Work to complete — Rewrite the stretch from the line containing "text 24.8.1. Žemės" through the line containing "text 24.6. Technologinės", replacing "nurodoma" with "pateikiama" and changing nothing else.

[Items from a data source]
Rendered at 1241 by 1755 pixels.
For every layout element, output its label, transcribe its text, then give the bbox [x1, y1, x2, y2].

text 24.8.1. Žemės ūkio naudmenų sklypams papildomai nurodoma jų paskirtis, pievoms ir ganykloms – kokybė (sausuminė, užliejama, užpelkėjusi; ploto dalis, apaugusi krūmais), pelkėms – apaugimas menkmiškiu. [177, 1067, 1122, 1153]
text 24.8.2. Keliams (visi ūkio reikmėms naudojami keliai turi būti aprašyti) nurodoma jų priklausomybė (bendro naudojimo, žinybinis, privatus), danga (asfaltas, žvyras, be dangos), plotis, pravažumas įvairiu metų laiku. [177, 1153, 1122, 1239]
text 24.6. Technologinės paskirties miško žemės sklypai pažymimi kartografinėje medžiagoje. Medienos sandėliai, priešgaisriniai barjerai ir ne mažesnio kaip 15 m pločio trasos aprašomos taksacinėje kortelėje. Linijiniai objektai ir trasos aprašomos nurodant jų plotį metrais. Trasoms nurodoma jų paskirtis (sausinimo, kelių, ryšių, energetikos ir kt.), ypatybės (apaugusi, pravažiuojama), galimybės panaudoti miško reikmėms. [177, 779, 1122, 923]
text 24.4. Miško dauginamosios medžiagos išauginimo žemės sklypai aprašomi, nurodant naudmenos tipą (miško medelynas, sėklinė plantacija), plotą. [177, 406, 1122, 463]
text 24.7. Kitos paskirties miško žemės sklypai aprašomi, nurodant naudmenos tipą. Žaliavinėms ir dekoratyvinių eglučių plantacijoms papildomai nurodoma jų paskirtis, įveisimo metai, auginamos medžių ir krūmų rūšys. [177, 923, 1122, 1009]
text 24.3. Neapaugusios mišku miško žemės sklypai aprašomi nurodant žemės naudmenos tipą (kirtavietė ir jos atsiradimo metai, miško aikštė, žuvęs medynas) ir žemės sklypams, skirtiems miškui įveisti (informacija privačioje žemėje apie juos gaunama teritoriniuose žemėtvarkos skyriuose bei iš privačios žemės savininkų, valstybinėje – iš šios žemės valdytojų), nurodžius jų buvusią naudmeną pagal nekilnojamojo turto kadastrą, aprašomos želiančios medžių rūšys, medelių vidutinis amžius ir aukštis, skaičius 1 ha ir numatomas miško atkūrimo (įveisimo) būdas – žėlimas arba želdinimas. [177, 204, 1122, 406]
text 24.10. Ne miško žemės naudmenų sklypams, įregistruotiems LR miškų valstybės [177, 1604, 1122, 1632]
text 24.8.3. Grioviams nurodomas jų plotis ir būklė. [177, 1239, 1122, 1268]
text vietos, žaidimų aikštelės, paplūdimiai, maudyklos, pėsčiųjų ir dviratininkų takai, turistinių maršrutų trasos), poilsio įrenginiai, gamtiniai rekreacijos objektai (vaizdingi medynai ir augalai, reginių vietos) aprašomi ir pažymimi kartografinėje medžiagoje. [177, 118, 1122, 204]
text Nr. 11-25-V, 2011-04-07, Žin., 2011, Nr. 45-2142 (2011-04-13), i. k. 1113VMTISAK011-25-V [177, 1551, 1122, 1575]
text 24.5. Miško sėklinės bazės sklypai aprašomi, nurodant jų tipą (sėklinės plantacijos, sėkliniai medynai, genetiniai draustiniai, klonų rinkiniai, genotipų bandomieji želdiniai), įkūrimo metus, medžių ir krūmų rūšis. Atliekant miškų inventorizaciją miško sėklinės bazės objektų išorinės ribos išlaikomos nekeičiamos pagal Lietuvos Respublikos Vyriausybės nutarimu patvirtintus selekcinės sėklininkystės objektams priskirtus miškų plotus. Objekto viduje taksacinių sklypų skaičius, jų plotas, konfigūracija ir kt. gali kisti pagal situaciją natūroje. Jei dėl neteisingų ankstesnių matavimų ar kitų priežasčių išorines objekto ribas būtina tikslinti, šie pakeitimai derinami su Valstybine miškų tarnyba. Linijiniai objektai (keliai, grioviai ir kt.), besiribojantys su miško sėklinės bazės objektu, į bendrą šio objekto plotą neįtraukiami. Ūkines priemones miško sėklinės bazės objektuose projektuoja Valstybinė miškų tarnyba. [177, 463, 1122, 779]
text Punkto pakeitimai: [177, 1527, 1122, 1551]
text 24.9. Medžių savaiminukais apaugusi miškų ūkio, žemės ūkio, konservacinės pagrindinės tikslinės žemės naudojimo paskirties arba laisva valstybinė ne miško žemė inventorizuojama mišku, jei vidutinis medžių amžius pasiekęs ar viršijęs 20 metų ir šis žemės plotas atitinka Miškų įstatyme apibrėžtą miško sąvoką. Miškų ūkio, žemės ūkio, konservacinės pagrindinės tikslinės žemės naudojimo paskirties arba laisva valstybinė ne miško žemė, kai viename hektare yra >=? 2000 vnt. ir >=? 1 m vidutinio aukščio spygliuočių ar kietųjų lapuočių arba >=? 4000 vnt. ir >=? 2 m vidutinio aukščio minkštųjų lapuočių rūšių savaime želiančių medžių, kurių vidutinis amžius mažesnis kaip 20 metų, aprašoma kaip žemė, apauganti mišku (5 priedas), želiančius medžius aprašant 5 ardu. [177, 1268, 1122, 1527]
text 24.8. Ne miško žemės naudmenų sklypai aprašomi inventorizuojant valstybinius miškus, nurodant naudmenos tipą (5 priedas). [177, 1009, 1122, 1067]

Answer for this exercise —
text 24.8.1. Žemės ūkio naudmenų sklypams papildomai pateikiama jų paskirtis, pievoms ir ganykloms – kokybė (sausuminė, užliejama, užpelkėjusi; ploto dalis, apaugusi krūmais), pelkėms – apaugimas menkmiškiu. [177, 1067, 1122, 1153]
text 24.8.2. Keliams (visi ūkio reikmėms naudojami keliai turi būti aprašyti) pateikiama jų priklausomybė (bendro naudojimo, žinybinis, privatus), danga (asfaltas, žvyras, be dangos), plotis, pravažumas įvairiu metų laiku. [177, 1153, 1122, 1239]
text 24.6. Technologinės paskirties miško žemės sklypai pažymimi kartografinėje medžiagoje. Medienos sandėliai, priešgaisriniai barjerai ir ne mažesnio kaip 15 m pločio trasos aprašomos taksacinėje kortelėje. Linijiniai objektai ir trasos aprašomos nurodant jų plotį metrais. Trasoms pateikiama jų paskirtis (sausinimo, kelių, ryšių, energetikos ir kt.), ypatybės (apaugusi, pravažiuojama), galimybės panaudoti miško reikmėms. [177, 779, 1122, 923]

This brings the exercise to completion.